- What needs to be done: Reproduce the records below exactly as given.

Recorded data
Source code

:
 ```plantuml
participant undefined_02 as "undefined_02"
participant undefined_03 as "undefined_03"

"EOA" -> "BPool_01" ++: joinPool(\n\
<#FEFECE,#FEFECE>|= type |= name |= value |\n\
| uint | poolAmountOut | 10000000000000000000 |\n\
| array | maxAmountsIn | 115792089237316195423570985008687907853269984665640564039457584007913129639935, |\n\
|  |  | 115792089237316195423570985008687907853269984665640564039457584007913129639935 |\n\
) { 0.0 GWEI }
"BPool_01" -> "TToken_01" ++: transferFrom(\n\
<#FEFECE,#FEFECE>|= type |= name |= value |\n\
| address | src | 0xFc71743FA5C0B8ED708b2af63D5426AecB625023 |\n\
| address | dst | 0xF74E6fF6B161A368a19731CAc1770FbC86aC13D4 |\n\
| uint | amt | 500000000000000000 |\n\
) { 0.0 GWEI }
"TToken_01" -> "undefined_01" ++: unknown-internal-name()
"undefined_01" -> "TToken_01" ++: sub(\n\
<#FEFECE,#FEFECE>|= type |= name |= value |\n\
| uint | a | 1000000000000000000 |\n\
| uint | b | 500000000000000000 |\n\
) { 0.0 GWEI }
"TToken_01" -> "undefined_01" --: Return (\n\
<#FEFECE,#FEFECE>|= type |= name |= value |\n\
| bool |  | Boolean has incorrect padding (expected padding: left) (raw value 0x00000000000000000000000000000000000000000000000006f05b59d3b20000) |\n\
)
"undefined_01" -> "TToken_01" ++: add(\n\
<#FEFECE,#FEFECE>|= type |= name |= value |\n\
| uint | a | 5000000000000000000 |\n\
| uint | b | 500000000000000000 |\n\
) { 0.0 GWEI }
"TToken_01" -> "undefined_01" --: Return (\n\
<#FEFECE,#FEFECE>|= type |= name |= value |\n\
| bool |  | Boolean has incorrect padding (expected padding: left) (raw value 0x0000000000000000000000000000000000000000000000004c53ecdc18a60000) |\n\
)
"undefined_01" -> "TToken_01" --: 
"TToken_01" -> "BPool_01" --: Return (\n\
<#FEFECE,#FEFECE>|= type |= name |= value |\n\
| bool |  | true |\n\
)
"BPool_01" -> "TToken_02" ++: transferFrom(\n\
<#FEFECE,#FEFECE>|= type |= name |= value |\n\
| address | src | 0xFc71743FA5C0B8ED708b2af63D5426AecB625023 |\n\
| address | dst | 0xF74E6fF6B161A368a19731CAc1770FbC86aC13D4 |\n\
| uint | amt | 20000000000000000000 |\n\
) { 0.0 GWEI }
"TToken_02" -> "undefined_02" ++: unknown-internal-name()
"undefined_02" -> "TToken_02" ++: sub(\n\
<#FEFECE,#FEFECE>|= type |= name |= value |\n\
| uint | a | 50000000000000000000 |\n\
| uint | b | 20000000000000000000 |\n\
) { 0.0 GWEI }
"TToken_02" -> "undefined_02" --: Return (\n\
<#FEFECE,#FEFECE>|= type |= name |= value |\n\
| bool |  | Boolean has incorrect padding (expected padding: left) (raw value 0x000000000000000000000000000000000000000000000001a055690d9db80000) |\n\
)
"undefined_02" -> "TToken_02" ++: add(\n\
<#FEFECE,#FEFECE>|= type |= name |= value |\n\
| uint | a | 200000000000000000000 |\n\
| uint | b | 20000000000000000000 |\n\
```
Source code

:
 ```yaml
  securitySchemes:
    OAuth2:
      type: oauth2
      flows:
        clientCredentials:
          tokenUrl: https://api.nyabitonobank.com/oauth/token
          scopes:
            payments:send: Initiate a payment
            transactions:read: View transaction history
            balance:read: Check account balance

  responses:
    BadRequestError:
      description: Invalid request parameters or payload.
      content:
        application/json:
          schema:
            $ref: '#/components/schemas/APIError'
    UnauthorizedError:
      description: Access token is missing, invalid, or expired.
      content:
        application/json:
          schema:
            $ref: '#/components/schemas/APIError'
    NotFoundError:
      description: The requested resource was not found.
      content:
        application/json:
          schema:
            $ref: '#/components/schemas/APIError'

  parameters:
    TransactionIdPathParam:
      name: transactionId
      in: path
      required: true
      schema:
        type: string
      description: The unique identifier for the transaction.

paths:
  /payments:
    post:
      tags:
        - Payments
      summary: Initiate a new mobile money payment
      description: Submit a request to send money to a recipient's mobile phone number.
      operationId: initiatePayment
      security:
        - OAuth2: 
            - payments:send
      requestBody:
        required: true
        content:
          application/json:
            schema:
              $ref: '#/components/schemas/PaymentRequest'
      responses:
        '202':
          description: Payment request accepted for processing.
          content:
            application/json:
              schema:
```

- Solution:
Source code

:
 ```plantuml
participant undefined_02 as "undefined_02"
participant undefined_03 as "undefined_03"

"EOA" -> "BPool_01" ++: joinPool(\n\
<#FEFECE,#FEFECE>|= type |= name |= value |\n\
| uint | poolAmountOut | 10000000000000000000 |\n\
| array | maxAmountsIn | 115792089237316195423570985008687907853269984665640564039457584007913129639935, |\n\
|  |  | 115792089237316195423570985008687907853269984665640564039457584007913129639935 |\n\
) { 0.0 GWEI }
"BPool_01" -> "TToken_01" ++: transferFrom(\n\
<#FEFECE,#FEFECE>|= type |= name |= value |\n\
| address | src | 0xFc71743FA5C0B8ED708b2af63D5426AecB625023 |\n\
| address | dst | 0xF74E6fF6B161A368a19731CAc1770FbC86aC13D4 |\n\
| uint | amt | 500000000000000000 |\n\
) { 0.0 GWEI }
"TToken_01" -> "undefined_01" ++: unknown-internal-name()
"undefined_01" -> "TToken_01" ++: sub(\n\
<#FEFECE,#FEFECE>|= type |= name |= value |\n\
| uint | a | 1000000000000000000 |\n\
| uint | b | 500000000000000000 |\n\
) { 0.0 GWEI }
"TToken_01" -> "undefined_01" --: Return (\n\
<#FEFECE,#FEFECE>|= type |= name |= value |\n\
| bool |  | Boolean has incorrect padding (expected padding: left) (raw value 0x00000000000000000000000000000000000000000000000006f05b59d3b20000) |\n\
)
"undefined_01" -> "TToken_01" ++: add(\n\
<#FEFECE,#FEFECE>|= type |= name |= value |\n\
| uint | a | 5000000000000000000 |\n\
| uint | b | 500000000000000000 |\n\
) { 0.0 GWEI }
"TToken_01" -> "undefined_01" --: Return (\n\
<#FEFECE,#FEFECE>|= type |= name |= value |\n\
| bool |  | Boolean has incorrect padding (expected padding: left) (raw value 0x0000000000000000000000000000000000000000000000004c53ecdc18a60000) |\n\
)
"undefined_01" -> "TToken_01" --: 
"TToken_01" -> "BPool_01" --: Return (\n\
<#FEFECE,#FEFECE>|= type |= name |= value |\n\
| bool |  | true |\n\
)
"BPool_01" -> "TToken_02" ++: transferFrom(\n\
<#FEFECE,#FEFECE>|= type |= name |= value |\n\
| address | src | 0xFc71743FA5C0B8ED708b2af63D5426AecB625023 |\n\
| address | dst | 0xF74E6fF6B161A368a19731CAc1770FbC86aC13D4 |\n\
| uint | amt | 20000000000000000000 |\n\
) { 0.0 GWEI }
"TToken_02" -> "undefined_02" ++: unknown-internal-name()
"undefined_02" -> "TToken_02" ++: sub(\n\
<#FEFECE,#FEFECE>|= type |= name |= value |\n\
| uint | a | 50000000000000000000 |\n\
| uint | b | 20000000000000000000 |\n\
) { 0.0 GWEI }
"TToken_02" -> "undefined_02" --: Return (\n\
<#FEFECE,#FEFECE>|= type |= name |= value |\n\
| bool |  | Boolean has incorrect padding (expected padding: left) (raw value 0x000000000000000000000000000000000000000000000001a055690d9db80000) |\n\
)
"undefined_02" -> "TToken_02" ++: add(\n\
<#FEFECE,#FEFECE>|= type |= name |= value |\n\
| uint | a | 200000000000000000000 |\n\
| uint | b | 20000000000000000000 |\n\
```
Source code

:
 ```yaml
  securitySchemes:
    OAuth2:
      type: oauth2
      flows:
        clientCredentials:
          tokenUrl: https://api.nyabitonobank.com/oauth/token
          scopes:
            payments:send: Initiate a payment
            transactions:read: View transaction history
            balance:read: Check account balance

  responses:
    BadRequestError:
      description: Invalid request parameters or payload.
      content:
        application/json:
          schema:
            $ref: '#/components/schemas/APIError'
    UnauthorizedError:
      description: Access token is missing, invalid, or expired.
      content:
        application/json:
          schema:
            $ref: '#/components/schemas/APIError'
    NotFoundError:
      description: The requested resource was not found.
      content:
        application/json:
          schema:
            $ref: '#/components/schemas/APIError'

  parameters:
    TransactionIdPathParam:
      name: transactionId
      in: path
      required: true
      schema:
        type: string
      description: The unique identifier for the transaction.

paths:
  /payments:
    post:
      tags:
        - Payments
      summary: Initiate a new mobile money payment
      description: Submit a request to send money to a recipient's mobile phone number.
      operationId: initiatePayment
      security:
        - OAuth2: 
            - payments:send
      requestBody:
        required: true
        content:
          application/json:
            schema:
              $ref: '#/components/schemas/PaymentRequest'
      responses:
        '202':
          description: Payment request accepted for processing.
          content:
            application/json:
              schema:
```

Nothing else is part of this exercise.